Exercise materials:

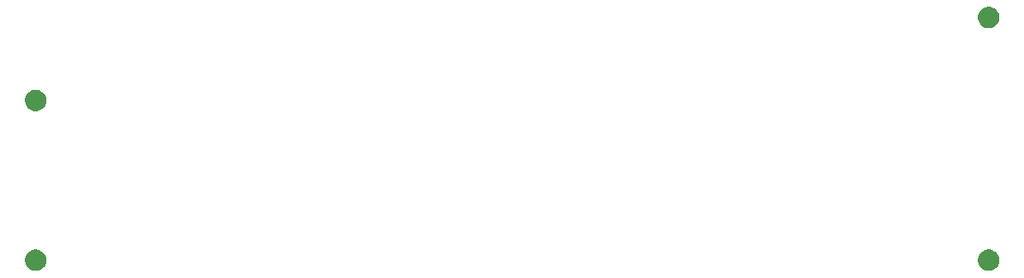
<source format=gts>
G04 #@! TF.GenerationSoftware,KiCad,Pcbnew,(5.1.5)-3*
G04 #@! TF.CreationDate,2021-03-06T01:57:34+09:00*
G04 #@! TF.ProjectId,Getta25,47657474-6132-4352-9e6b-696361645f70,rev?*
G04 #@! TF.SameCoordinates,Original*
G04 #@! TF.FileFunction,Soldermask,Top*
G04 #@! TF.FilePolarity,Negative*
%FSLAX46Y46*%
G04 Gerber Fmt 4.6, Leading zero omitted, Abs format (unit mm)*
G04 Created by KiCad (PCBNEW (5.1.5)-3) date 2021-03-06 01:57:34*
%MOMM*%
%LPD*%
G04 APERTURE LIST*
%ADD10C,0.100000*%
G04 APERTURE END LIST*
D10*
G36*
X123677107Y-2842272D02*
G01*
X123877293Y-2925192D01*
X123877295Y-2925193D01*
X123967988Y-2985792D01*
X124057458Y-3045574D01*
X124210676Y-3198792D01*
X124331058Y-3378957D01*
X124413978Y-3579143D01*
X124456250Y-3791658D01*
X124456250Y-4008342D01*
X124413978Y-4220857D01*
X124331058Y-4421043D01*
X124331057Y-4421045D01*
X124210675Y-4601209D01*
X124057459Y-4754425D01*
X123877295Y-4874807D01*
X123877294Y-4874808D01*
X123877293Y-4874808D01*
X123677107Y-4957728D01*
X123464592Y-5000000D01*
X123247908Y-5000000D01*
X123035393Y-4957728D01*
X122835207Y-4874808D01*
X122835206Y-4874808D01*
X122835205Y-4874807D01*
X122655041Y-4754425D01*
X122501825Y-4601209D01*
X122381443Y-4421045D01*
X122381442Y-4421043D01*
X122298522Y-4220857D01*
X122256250Y-4008342D01*
X122256250Y-3791658D01*
X122298522Y-3579143D01*
X122381442Y-3378957D01*
X122501824Y-3198792D01*
X122655042Y-3045574D01*
X122744512Y-2985792D01*
X122835205Y-2925193D01*
X122835207Y-2925192D01*
X123035393Y-2842272D01*
X123247908Y-2800000D01*
X123464592Y-2800000D01*
X123677107Y-2842272D01*
G37*
G36*
X26045857Y-2842272D02*
G01*
X26246043Y-2925192D01*
X26246045Y-2925193D01*
X26336738Y-2985792D01*
X26426208Y-3045574D01*
X26579426Y-3198792D01*
X26699808Y-3378957D01*
X26782728Y-3579143D01*
X26825000Y-3791658D01*
X26825000Y-4008342D01*
X26782728Y-4220857D01*
X26699808Y-4421043D01*
X26699807Y-4421045D01*
X26579425Y-4601209D01*
X26426209Y-4754425D01*
X26246045Y-4874807D01*
X26246044Y-4874808D01*
X26246043Y-4874808D01*
X26045857Y-4957728D01*
X25833342Y-5000000D01*
X25616658Y-5000000D01*
X25404143Y-4957728D01*
X25203957Y-4874808D01*
X25203956Y-4874808D01*
X25203955Y-4874807D01*
X25023791Y-4754425D01*
X24870575Y-4601209D01*
X24750193Y-4421045D01*
X24750192Y-4421043D01*
X24667272Y-4220857D01*
X24625000Y-4008342D01*
X24625000Y-3791658D01*
X24667272Y-3579143D01*
X24750192Y-3378957D01*
X24870574Y-3198792D01*
X25023792Y-3045574D01*
X25113262Y-2985792D01*
X25203955Y-2925193D01*
X25203957Y-2925192D01*
X25404143Y-2842272D01*
X25616658Y-2800000D01*
X25833342Y-2800000D01*
X26045857Y-2842272D01*
G37*
G36*
X26045857Y13563978D02*
G01*
X26246043Y13481058D01*
X26246045Y13481057D01*
X26336738Y13420458D01*
X26426208Y13360676D01*
X26579426Y13207458D01*
X26699808Y13027293D01*
X26782728Y12827107D01*
X26825000Y12614592D01*
X26825000Y12397908D01*
X26782728Y12185393D01*
X26699808Y11985207D01*
X26699807Y11985205D01*
X26579425Y11805041D01*
X26426209Y11651825D01*
X26246045Y11531443D01*
X26246044Y11531442D01*
X26246043Y11531442D01*
X26045857Y11448522D01*
X25833342Y11406250D01*
X25616658Y11406250D01*
X25404143Y11448522D01*
X25203957Y11531442D01*
X25203956Y11531442D01*
X25203955Y11531443D01*
X25023791Y11651825D01*
X24870575Y11805041D01*
X24750193Y11985205D01*
X24750192Y11985207D01*
X24667272Y12185393D01*
X24625000Y12397908D01*
X24625000Y12614592D01*
X24667272Y12827107D01*
X24750192Y13027293D01*
X24870574Y13207458D01*
X25023792Y13360676D01*
X25113262Y13420458D01*
X25203955Y13481057D01*
X25203957Y13481058D01*
X25404143Y13563978D01*
X25616658Y13606250D01*
X25833342Y13606250D01*
X26045857Y13563978D01*
G37*
G36*
X123677107Y22063978D02*
G01*
X123877293Y21981058D01*
X123877295Y21981057D01*
X123967988Y21920458D01*
X124057458Y21860676D01*
X124210676Y21707458D01*
X124331058Y21527293D01*
X124413978Y21327107D01*
X124456250Y21114592D01*
X124456250Y20897908D01*
X124413978Y20685393D01*
X124331058Y20485207D01*
X124331057Y20485205D01*
X124210675Y20305041D01*
X124057459Y20151825D01*
X123877295Y20031443D01*
X123877294Y20031442D01*
X123877293Y20031442D01*
X123677107Y19948522D01*
X123464592Y19906250D01*
X123247908Y19906250D01*
X123035393Y19948522D01*
X122835207Y20031442D01*
X122835206Y20031442D01*
X122835205Y20031443D01*
X122655041Y20151825D01*
X122501825Y20305041D01*
X122381443Y20485205D01*
X122381442Y20485207D01*
X122298522Y20685393D01*
X122256250Y20897908D01*
X122256250Y21114592D01*
X122298522Y21327107D01*
X122381442Y21527293D01*
X122501824Y21707458D01*
X122655042Y21860676D01*
X122744512Y21920458D01*
X122835205Y21981057D01*
X122835207Y21981058D01*
X123035393Y22063978D01*
X123247908Y22106250D01*
X123464592Y22106250D01*
X123677107Y22063978D01*
G37*
M02*

</source>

Try it: Copy out the full material exactly. Pictures should not appear in it.

Response area:
<source format=gts>
G04 #@! TF.GenerationSoftware,KiCad,Pcbnew,(5.1.5)-3*
G04 #@! TF.CreationDate,2021-03-06T01:57:34+09:00*
G04 #@! TF.ProjectId,Getta25,47657474-6132-4352-9e6b-696361645f70,rev?*
G04 #@! TF.SameCoordinates,Original*
G04 #@! TF.FileFunction,Soldermask,Top*
G04 #@! TF.FilePolarity,Negative*
%FSLAX46Y46*%
G04 Gerber Fmt 4.6, Leading zero omitted, Abs format (unit mm)*
G04 Created by KiCad (PCBNEW (5.1.5)-3) date 2021-03-06 01:57:34*
%MOMM*%
%LPD*%
G04 APERTURE LIST*
%ADD10C,0.100000*%
G04 APERTURE END LIST*
D10*
G36*
X123677107Y-2842272D02*
G01*
X123877293Y-2925192D01*
X123877295Y-2925193D01*
X123967988Y-2985792D01*
X124057458Y-3045574D01*
X124210676Y-3198792D01*
X124331058Y-3378957D01*
X124413978Y-3579143D01*
X124456250Y-3791658D01*
X124456250Y-4008342D01*
X124413978Y-4220857D01*
X124331058Y-4421043D01*
X124331057Y-4421045D01*
X124210675Y-4601209D01*
X124057459Y-4754425D01*
X123877295Y-4874807D01*
X123877294Y-4874808D01*
X123877293Y-4874808D01*
X123677107Y-4957728D01*
X123464592Y-5000000D01*
X123247908Y-5000000D01*
X123035393Y-4957728D01*
X122835207Y-4874808D01*
X122835206Y-4874808D01*
X122835205Y-4874807D01*
X122655041Y-4754425D01*
X122501825Y-4601209D01*
X122381443Y-4421045D01*
X122381442Y-4421043D01*
X122298522Y-4220857D01*
X122256250Y-4008342D01*
X122256250Y-3791658D01*
X122298522Y-3579143D01*
X122381442Y-3378957D01*
X122501824Y-3198792D01*
X122655042Y-3045574D01*
X122744512Y-2985792D01*
X122835205Y-2925193D01*
X122835207Y-2925192D01*
X123035393Y-2842272D01*
X123247908Y-2800000D01*
X123464592Y-2800000D01*
X123677107Y-2842272D01*
G37*
G36*
X26045857Y-2842272D02*
G01*
X26246043Y-2925192D01*
X26246045Y-2925193D01*
X26336738Y-2985792D01*
X26426208Y-3045574D01*
X26579426Y-3198792D01*
X26699808Y-3378957D01*
X26782728Y-3579143D01*
X26825000Y-3791658D01*
X26825000Y-4008342D01*
X26782728Y-4220857D01*
X26699808Y-4421043D01*
X26699807Y-4421045D01*
X26579425Y-4601209D01*
X26426209Y-4754425D01*
X26246045Y-4874807D01*
X26246044Y-4874808D01*
X26246043Y-4874808D01*
X26045857Y-4957728D01*
X25833342Y-5000000D01*
X25616658Y-5000000D01*
X25404143Y-4957728D01*
X25203957Y-4874808D01*
X25203956Y-4874808D01*
X25203955Y-4874807D01*
X25023791Y-4754425D01*
X24870575Y-4601209D01*
X24750193Y-4421045D01*
X24750192Y-4421043D01*
X24667272Y-4220857D01*
X24625000Y-4008342D01*
X24625000Y-3791658D01*
X24667272Y-3579143D01*
X24750192Y-3378957D01*
X24870574Y-3198792D01*
X25023792Y-3045574D01*
X25113262Y-2985792D01*
X25203955Y-2925193D01*
X25203957Y-2925192D01*
X25404143Y-2842272D01*
X25616658Y-2800000D01*
X25833342Y-2800000D01*
X26045857Y-2842272D01*
G37*
G36*
X26045857Y13563978D02*
G01*
X26246043Y13481058D01*
X26246045Y13481057D01*
X26336738Y13420458D01*
X26426208Y13360676D01*
X26579426Y13207458D01*
X26699808Y13027293D01*
X26782728Y12827107D01*
X26825000Y12614592D01*
X26825000Y12397908D01*
X26782728Y12185393D01*
X26699808Y11985207D01*
X26699807Y11985205D01*
X26579425Y11805041D01*
X26426209Y11651825D01*
X26246045Y11531443D01*
X26246044Y11531442D01*
X26246043Y11531442D01*
X26045857Y11448522D01*
X25833342Y11406250D01*
X25616658Y11406250D01*
X25404143Y11448522D01*
X25203957Y11531442D01*
X25203956Y11531442D01*
X25203955Y11531443D01*
X25023791Y11651825D01*
X24870575Y11805041D01*
X24750193Y11985205D01*
X24750192Y11985207D01*
X24667272Y12185393D01*
X24625000Y12397908D01*
X24625000Y12614592D01*
X24667272Y12827107D01*
X24750192Y13027293D01*
X24870574Y13207458D01*
X25023792Y13360676D01*
X25113262Y13420458D01*
X25203955Y13481057D01*
X25203957Y13481058D01*
X25404143Y13563978D01*
X25616658Y13606250D01*
X25833342Y13606250D01*
X26045857Y13563978D01*
G37*
G36*
X123677107Y22063978D02*
G01*
X123877293Y21981058D01*
X123877295Y21981057D01*
X123967988Y21920458D01*
X124057458Y21860676D01*
X124210676Y21707458D01*
X124331058Y21527293D01*
X124413978Y21327107D01*
X124456250Y21114592D01*
X124456250Y20897908D01*
X124413978Y20685393D01*
X124331058Y20485207D01*
X124331057Y20485205D01*
X124210675Y20305041D01*
X124057459Y20151825D01*
X123877295Y20031443D01*
X123877294Y20031442D01*
X123877293Y20031442D01*
X123677107Y19948522D01*
X123464592Y19906250D01*
X123247908Y19906250D01*
X123035393Y19948522D01*
X122835207Y20031442D01*
X122835206Y20031442D01*
X122835205Y20031443D01*
X122655041Y20151825D01*
X122501825Y20305041D01*
X122381443Y20485205D01*
X122381442Y20485207D01*
X122298522Y20685393D01*
X122256250Y20897908D01*
X122256250Y21114592D01*
X122298522Y21327107D01*
X122381442Y21527293D01*
X122501824Y21707458D01*
X122655042Y21860676D01*
X122744512Y21920458D01*
X122835205Y21981057D01*
X122835207Y21981058D01*
X123035393Y22063978D01*
X123247908Y22106250D01*
X123464592Y22106250D01*
X123677107Y22063978D01*
G37*
M02*

</source>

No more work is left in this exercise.